§ Instructions to follow: Set down every entry exactly as it was written.

Records from a data collection

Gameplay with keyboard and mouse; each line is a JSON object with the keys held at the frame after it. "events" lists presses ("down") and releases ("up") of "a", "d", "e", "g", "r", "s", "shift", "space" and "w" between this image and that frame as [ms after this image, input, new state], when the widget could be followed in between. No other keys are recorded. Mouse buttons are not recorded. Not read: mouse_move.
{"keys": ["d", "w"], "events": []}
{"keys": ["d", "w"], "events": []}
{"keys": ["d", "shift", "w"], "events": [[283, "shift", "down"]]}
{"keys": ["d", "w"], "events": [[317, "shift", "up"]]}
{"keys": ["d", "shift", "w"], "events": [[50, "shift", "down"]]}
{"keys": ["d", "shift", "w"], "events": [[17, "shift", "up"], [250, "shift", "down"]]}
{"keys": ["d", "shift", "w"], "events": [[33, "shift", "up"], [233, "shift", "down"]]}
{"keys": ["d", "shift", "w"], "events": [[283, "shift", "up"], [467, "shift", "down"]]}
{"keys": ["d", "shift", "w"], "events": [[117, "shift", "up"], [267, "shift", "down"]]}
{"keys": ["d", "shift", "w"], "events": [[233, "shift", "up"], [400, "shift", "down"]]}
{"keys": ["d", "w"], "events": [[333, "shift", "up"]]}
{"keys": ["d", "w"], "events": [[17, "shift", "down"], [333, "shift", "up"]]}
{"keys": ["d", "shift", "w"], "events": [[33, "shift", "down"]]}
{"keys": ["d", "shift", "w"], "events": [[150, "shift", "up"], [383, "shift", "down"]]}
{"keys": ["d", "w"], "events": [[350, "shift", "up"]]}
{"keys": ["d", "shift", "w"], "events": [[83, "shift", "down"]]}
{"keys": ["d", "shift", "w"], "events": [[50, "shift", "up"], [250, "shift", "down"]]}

§ Answer section:
Gameplay with keyboard and mouse; each line is a JSON object with the keys held at the frame after it. "events" lists presses ("down") and releases ("up") of "a", "d", "e", "g", "r", "s", "shift", "space" and "w" between this image and that frame as [ms after this image, input, new state], when the widget could be followed in between. No other keys are recorded. Mouse buttons are not recorded. Not read: mouse_move.
{"keys": ["d", "w"], "events": []}
{"keys": ["d", "w"], "events": []}
{"keys": ["d", "shift", "w"], "events": [[283, "shift", "down"]]}
{"keys": ["d", "w"], "events": [[317, "shift", "up"]]}
{"keys": ["d", "shift", "w"], "events": [[50, "shift", "down"]]}
{"keys": ["d", "shift", "w"], "events": [[17, "shift", "up"], [250, "shift", "down"]]}
{"keys": ["d", "shift", "w"], "events": [[33, "shift", "up"], [233, "shift", "down"]]}
{"keys": ["d", "shift", "w"], "events": [[283, "shift", "up"], [467, "shift", "down"]]}
{"keys": ["d", "shift", "w"], "events": [[117, "shift", "up"], [267, "shift", "down"]]}
{"keys": ["d", "shift", "w"], "events": [[233, "shift", "up"], [400, "shift", "down"]]}
{"keys": ["d", "w"], "events": [[333, "shift", "up"]]}
{"keys": ["d", "w"], "events": [[17, "shift", "down"], [333, "shift", "up"]]}
{"keys": ["d", "shift", "w"], "events": [[33, "shift", "down"]]}
{"keys": ["d", "shift", "w"], "events": [[150, "shift", "up"], [383, "shift", "down"]]}
{"keys": ["d", "w"], "events": [[350, "shift", "up"]]}
{"keys": ["d", "shift", "w"], "events": [[83, "shift", "down"]]}
{"keys": ["d", "shift", "w"], "events": [[50, "shift", "up"], [250, "shift", "down"]]}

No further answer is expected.